For this exercise, report every line of the material that includes "pixels".
===== Raw data
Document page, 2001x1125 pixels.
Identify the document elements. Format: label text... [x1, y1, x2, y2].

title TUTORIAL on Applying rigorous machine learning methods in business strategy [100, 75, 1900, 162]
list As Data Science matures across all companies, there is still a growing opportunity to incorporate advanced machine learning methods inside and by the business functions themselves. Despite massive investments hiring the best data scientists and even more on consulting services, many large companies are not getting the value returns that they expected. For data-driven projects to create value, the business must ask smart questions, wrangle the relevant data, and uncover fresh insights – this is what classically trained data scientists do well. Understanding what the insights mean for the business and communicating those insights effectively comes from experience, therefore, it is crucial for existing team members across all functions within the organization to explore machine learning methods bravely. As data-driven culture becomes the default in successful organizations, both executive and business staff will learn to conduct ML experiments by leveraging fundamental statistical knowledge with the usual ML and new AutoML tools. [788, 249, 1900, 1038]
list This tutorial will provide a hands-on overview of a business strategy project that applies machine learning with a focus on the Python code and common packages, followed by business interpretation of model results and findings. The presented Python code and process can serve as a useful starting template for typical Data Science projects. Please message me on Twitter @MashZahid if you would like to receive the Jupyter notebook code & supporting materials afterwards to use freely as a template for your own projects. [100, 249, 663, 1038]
==========
===== Raw data
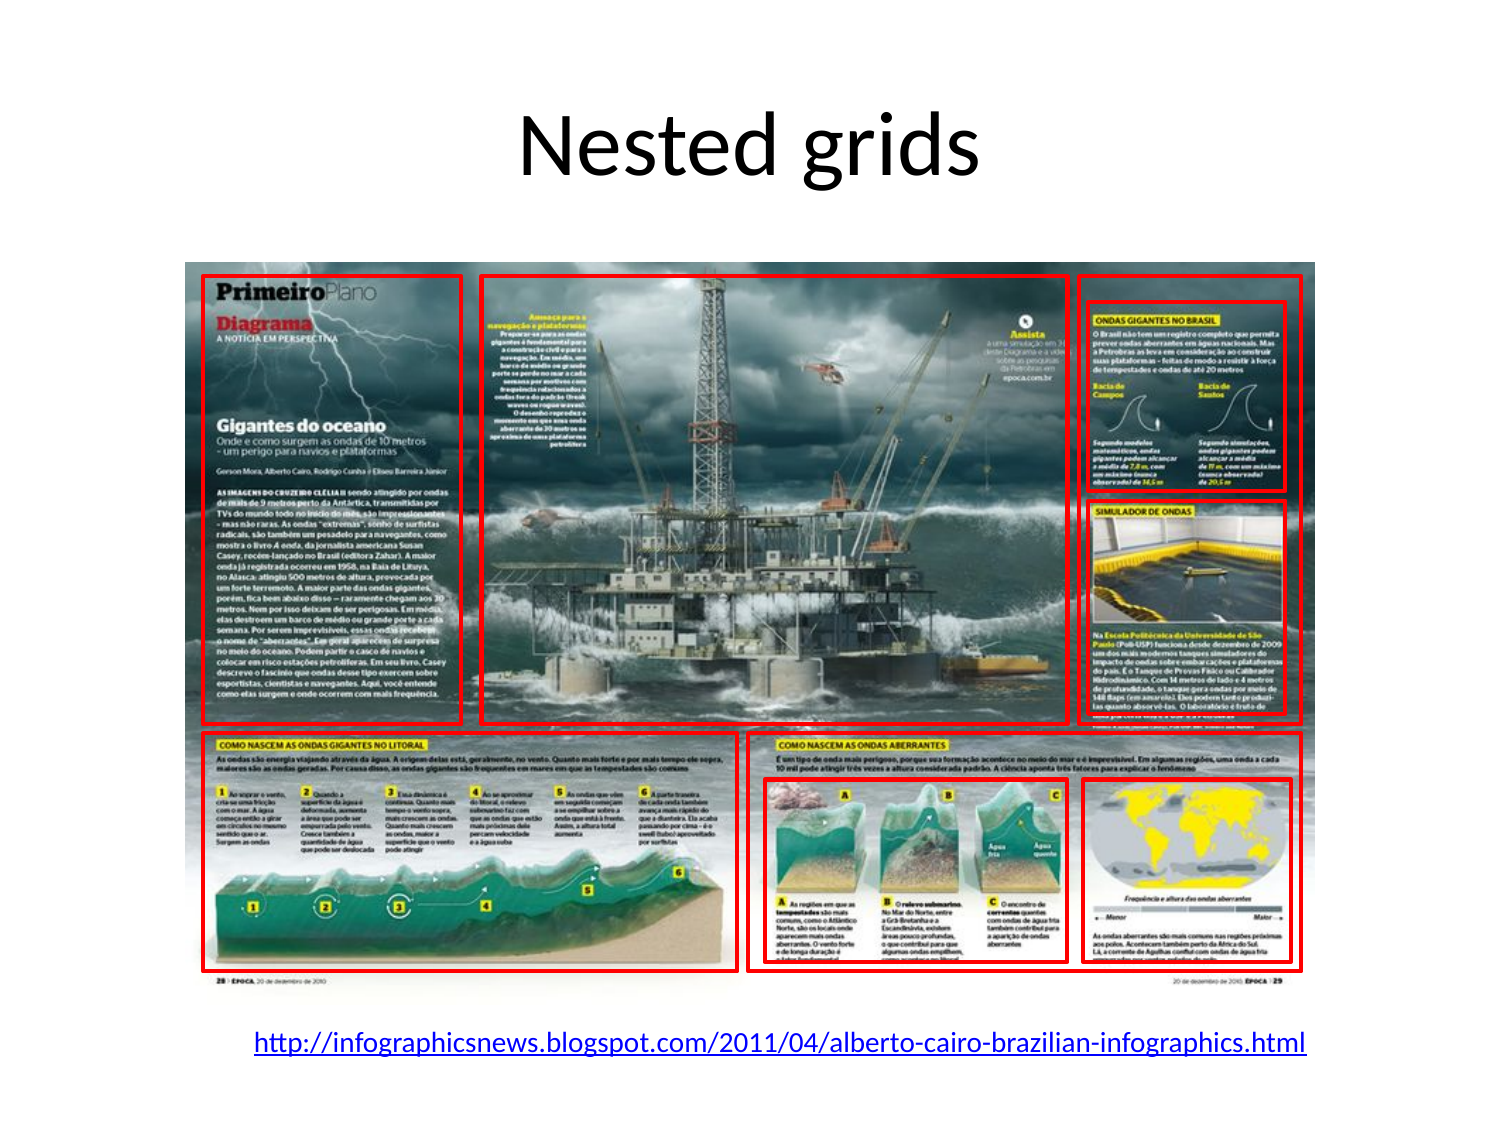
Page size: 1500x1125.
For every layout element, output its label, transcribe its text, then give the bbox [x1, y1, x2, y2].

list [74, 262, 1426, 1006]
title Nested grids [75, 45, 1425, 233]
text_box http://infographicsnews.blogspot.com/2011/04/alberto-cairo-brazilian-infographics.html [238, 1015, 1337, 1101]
==========
===== Raw data
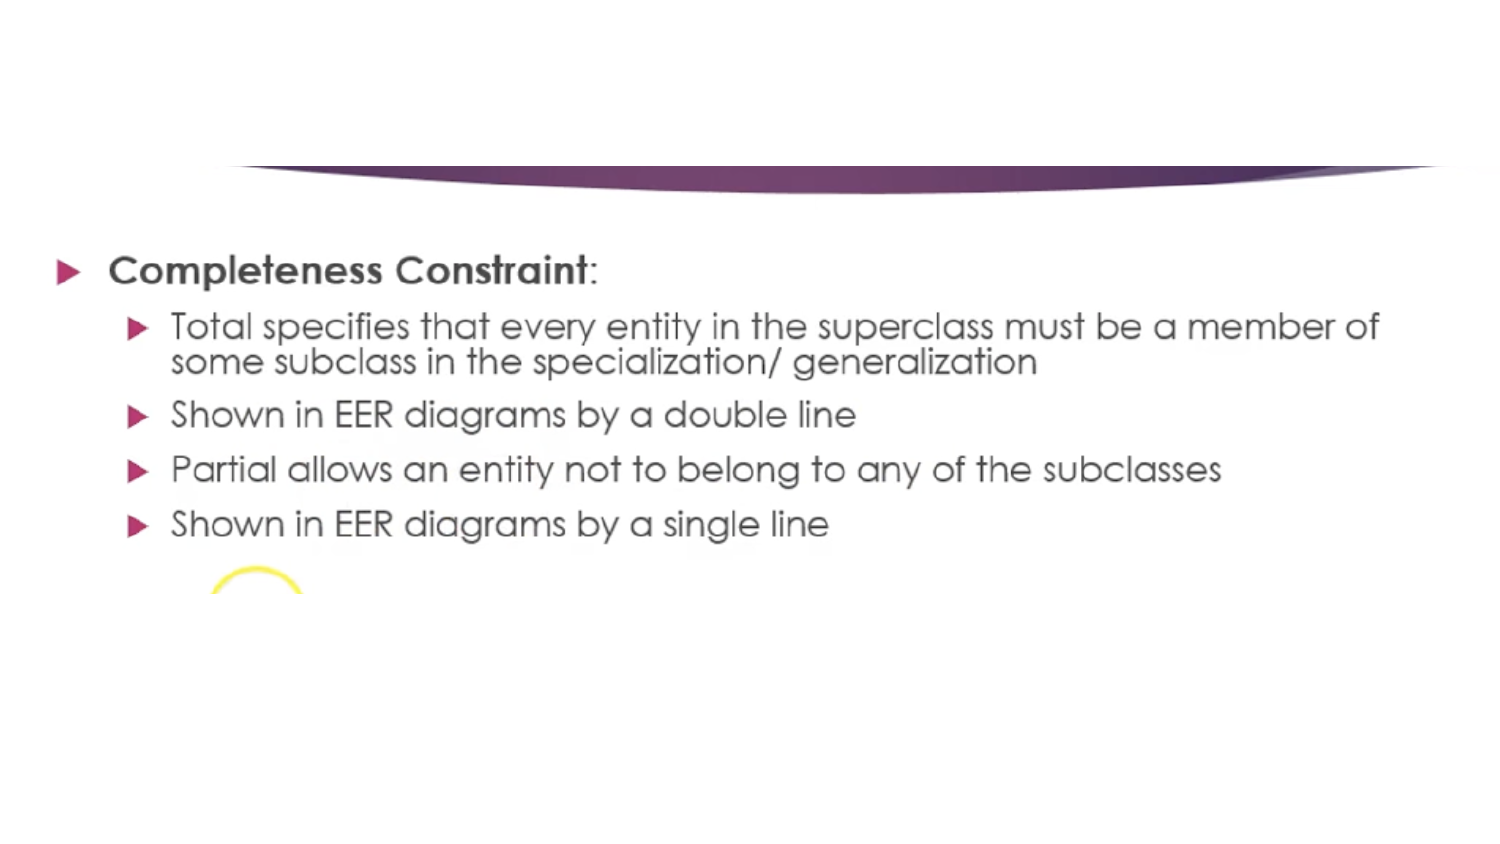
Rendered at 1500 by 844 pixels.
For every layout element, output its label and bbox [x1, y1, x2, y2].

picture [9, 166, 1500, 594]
==========
* **Response for this exercise**:
Document page, 2001x1125 pixels.
Rendered at 1500 by 844 pixels.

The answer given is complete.